Other holiday emails seem to always be after Hanukah, and way after in some cases.
Ergo, they can call it whatever they want, but in context it always means the same thing. It’s just an insult to my intelligence when they use the singular “H” word instead of the “C” word.
Like others have said, I doubt there will be a Mass or anything remotely connected to a real holiday. Maybe if they exchange presents?December 19, 2017 7:18 pm at 7:18 pm #1430385
What people don’t realize that Christmas was not celebrated in the US until the 1870’s when the Irish brought it with them. It had been observed in 17th century England with 12 days of heavy drinking in bars and all sorts of licencious behavior. So when the “chareidi” Puritans came to Massachusetts in the 17th century they made its observance illegal. It eventually was decriminalized but not observed.December 19, 2017 7:18 pm at 7:18 pm #1430384
Joseph, you’ve mixed up your holidays. Easter was the holiday where Jews were forced to to go to church and be yelled at by the priests and when Jews were assaulted by mobs incited by the priests.

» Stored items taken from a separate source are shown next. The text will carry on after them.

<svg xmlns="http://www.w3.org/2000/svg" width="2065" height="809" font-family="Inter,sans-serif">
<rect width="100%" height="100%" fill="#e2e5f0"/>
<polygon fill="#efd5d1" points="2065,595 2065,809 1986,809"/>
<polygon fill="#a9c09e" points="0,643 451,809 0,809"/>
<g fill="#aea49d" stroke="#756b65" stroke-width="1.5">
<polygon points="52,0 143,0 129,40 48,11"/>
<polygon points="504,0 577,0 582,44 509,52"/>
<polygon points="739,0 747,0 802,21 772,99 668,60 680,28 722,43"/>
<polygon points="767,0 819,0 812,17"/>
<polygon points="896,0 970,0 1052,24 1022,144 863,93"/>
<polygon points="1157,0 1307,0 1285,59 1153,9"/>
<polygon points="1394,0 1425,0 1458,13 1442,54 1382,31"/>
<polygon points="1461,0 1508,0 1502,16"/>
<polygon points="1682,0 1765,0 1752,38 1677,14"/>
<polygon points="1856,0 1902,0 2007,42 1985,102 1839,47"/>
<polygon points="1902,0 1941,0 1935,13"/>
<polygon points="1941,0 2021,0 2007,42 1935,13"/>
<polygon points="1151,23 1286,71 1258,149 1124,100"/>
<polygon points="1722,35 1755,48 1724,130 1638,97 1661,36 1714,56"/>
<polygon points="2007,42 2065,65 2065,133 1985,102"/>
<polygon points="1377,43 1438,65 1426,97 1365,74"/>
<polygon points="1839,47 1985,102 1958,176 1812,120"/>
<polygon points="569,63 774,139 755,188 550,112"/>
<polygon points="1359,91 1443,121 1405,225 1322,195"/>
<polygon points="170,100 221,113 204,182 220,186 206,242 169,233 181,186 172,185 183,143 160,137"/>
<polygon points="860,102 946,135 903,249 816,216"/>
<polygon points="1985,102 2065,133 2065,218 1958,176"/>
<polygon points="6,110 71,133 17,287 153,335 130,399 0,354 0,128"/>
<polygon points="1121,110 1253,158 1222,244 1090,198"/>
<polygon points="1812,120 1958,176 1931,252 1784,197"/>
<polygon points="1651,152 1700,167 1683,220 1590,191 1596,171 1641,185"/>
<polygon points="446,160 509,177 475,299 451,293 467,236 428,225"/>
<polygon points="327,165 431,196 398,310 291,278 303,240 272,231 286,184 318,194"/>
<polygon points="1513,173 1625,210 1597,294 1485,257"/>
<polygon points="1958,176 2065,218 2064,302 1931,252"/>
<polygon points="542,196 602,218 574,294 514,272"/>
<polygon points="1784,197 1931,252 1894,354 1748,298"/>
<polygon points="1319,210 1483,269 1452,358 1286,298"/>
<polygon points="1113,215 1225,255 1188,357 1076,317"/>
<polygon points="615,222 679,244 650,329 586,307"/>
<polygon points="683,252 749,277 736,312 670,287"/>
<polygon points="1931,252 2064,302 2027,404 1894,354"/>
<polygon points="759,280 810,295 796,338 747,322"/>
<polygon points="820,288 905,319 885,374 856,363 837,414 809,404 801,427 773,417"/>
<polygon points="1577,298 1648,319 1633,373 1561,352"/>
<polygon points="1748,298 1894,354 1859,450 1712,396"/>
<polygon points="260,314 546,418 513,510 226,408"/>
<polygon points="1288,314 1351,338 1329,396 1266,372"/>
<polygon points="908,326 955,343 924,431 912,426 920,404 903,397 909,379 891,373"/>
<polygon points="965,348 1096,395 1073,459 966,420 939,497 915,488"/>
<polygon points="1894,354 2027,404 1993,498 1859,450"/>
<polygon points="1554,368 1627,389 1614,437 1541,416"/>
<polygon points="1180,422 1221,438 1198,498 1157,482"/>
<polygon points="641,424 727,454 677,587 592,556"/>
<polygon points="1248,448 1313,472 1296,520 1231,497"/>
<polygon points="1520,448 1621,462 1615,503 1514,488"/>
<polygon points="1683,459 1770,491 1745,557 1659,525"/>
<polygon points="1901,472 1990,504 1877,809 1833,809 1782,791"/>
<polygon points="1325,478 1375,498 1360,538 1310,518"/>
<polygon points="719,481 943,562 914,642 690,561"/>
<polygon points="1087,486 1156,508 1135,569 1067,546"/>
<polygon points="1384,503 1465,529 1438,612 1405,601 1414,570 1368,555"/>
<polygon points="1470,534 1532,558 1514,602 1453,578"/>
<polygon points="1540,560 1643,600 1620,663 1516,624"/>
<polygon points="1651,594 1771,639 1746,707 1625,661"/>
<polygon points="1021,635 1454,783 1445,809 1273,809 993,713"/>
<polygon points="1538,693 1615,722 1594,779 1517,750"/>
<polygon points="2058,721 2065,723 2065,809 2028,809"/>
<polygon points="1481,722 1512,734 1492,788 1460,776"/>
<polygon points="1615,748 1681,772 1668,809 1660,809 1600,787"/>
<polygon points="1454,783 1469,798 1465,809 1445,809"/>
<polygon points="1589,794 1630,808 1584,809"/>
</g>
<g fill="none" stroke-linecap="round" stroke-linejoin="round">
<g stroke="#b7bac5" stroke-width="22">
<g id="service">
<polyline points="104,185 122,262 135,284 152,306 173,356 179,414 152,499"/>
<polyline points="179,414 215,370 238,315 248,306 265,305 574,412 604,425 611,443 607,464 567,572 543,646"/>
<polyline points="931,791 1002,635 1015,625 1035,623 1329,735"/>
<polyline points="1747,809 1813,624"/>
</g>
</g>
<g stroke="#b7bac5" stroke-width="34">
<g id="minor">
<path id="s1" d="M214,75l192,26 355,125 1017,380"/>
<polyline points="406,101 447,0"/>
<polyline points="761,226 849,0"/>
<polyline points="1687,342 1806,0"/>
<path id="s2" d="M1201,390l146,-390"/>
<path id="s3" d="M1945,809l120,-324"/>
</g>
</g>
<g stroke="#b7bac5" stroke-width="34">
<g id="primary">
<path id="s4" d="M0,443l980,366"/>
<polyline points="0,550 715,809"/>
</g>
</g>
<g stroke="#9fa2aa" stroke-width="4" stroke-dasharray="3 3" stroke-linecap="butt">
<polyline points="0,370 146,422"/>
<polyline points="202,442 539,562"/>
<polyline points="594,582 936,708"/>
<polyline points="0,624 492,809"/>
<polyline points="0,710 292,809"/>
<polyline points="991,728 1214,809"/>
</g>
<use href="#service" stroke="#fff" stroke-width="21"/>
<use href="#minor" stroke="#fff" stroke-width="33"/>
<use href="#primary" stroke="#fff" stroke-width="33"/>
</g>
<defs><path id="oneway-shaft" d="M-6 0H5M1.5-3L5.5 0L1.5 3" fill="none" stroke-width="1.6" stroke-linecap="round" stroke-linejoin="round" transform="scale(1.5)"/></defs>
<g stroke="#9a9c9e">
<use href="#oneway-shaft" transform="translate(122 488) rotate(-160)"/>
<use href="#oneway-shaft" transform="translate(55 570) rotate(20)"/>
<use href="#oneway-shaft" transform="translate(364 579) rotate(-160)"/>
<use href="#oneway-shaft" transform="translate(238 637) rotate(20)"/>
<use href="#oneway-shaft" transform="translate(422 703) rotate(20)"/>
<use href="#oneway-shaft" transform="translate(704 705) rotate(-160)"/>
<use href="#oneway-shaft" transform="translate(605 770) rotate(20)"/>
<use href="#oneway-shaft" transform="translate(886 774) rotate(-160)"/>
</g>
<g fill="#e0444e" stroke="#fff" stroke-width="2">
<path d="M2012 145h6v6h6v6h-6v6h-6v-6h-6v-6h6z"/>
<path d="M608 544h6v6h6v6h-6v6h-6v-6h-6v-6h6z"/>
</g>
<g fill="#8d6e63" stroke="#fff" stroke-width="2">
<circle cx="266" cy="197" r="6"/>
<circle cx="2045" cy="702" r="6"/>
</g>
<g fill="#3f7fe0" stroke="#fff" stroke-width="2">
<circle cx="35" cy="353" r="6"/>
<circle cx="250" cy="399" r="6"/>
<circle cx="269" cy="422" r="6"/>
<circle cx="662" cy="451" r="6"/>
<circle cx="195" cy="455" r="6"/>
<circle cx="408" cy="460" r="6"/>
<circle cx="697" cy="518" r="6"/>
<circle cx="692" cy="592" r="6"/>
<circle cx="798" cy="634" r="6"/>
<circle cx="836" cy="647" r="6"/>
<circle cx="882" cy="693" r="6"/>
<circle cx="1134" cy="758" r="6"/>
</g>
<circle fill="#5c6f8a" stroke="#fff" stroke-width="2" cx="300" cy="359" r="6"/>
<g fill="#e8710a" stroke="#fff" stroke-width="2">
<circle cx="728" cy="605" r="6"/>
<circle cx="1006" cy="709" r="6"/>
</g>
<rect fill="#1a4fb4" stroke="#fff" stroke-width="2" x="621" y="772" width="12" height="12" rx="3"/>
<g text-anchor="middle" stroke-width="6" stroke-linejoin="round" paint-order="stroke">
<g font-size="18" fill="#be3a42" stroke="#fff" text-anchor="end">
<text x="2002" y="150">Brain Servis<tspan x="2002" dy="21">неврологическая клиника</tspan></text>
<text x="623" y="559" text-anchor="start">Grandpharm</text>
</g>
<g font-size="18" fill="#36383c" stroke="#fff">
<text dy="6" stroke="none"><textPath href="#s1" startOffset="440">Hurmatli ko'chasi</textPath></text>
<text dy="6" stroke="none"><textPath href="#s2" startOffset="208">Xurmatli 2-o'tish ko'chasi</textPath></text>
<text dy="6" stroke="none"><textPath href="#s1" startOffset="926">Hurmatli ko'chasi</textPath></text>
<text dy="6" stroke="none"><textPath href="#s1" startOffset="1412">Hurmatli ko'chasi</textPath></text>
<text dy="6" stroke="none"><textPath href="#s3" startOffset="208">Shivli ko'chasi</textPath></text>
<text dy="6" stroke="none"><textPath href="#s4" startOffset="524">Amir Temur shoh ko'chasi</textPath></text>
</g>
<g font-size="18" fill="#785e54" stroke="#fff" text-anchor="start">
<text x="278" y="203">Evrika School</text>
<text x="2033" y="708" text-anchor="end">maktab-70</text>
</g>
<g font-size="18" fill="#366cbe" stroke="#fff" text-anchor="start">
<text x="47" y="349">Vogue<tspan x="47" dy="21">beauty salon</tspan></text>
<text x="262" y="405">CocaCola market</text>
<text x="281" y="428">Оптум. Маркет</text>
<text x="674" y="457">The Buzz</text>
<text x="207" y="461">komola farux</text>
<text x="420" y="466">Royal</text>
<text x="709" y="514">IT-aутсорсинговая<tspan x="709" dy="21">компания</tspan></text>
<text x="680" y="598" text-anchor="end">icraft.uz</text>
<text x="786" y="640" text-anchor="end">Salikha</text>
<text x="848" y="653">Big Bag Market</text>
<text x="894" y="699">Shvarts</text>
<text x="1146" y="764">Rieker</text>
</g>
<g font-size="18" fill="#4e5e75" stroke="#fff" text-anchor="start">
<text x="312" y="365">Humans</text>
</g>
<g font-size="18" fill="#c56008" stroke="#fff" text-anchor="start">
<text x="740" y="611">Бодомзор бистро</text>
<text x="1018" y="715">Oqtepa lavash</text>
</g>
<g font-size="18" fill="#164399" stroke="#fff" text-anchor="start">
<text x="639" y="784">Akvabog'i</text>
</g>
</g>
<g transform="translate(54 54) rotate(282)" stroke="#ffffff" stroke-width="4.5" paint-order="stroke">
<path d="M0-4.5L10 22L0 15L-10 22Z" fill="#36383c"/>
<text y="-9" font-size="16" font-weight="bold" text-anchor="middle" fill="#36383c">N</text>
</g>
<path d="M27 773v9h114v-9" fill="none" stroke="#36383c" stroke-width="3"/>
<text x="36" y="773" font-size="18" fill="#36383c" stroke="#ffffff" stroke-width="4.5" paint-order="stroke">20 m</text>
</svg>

I remember as a 5 year old in the 1950’s a 5 year old Italian boy who lived in my apartment building in Brooklyn asked me on Easter Sunday why I killed JC. I asked who was JC. He said he didn’t know either but that morning his priest said we killed himDecember 19, 2017 7:21 pm at 7:21 pm #1430342
Note that Saturnalia is specifically mention in Mishna Avodah Zarah (as something we can’t get invovled in). No matter what you rename it, it’s still avodah zarah. And then there is the matter how one can be celebrating while Yerusalayim is yet to be rebuilt and restored (this argument only works on hareidim, zionists think otherwise).December 20, 2017 12:49 pm at 12:49 pm #1430834
If anyone is interested I asked a shaila and at least according to the Rav I asked it does make a difference. If it is essentially an Xmas party with all the trappings than even calling it a holiday party wouldn’t help. But if it is essentaily just a work lunch/function than I could go if it is called a holiday party but not an Xmas party.
The Rav said that if it is called an Xmas party than even kosher food there would be forbiden, even leftovers later.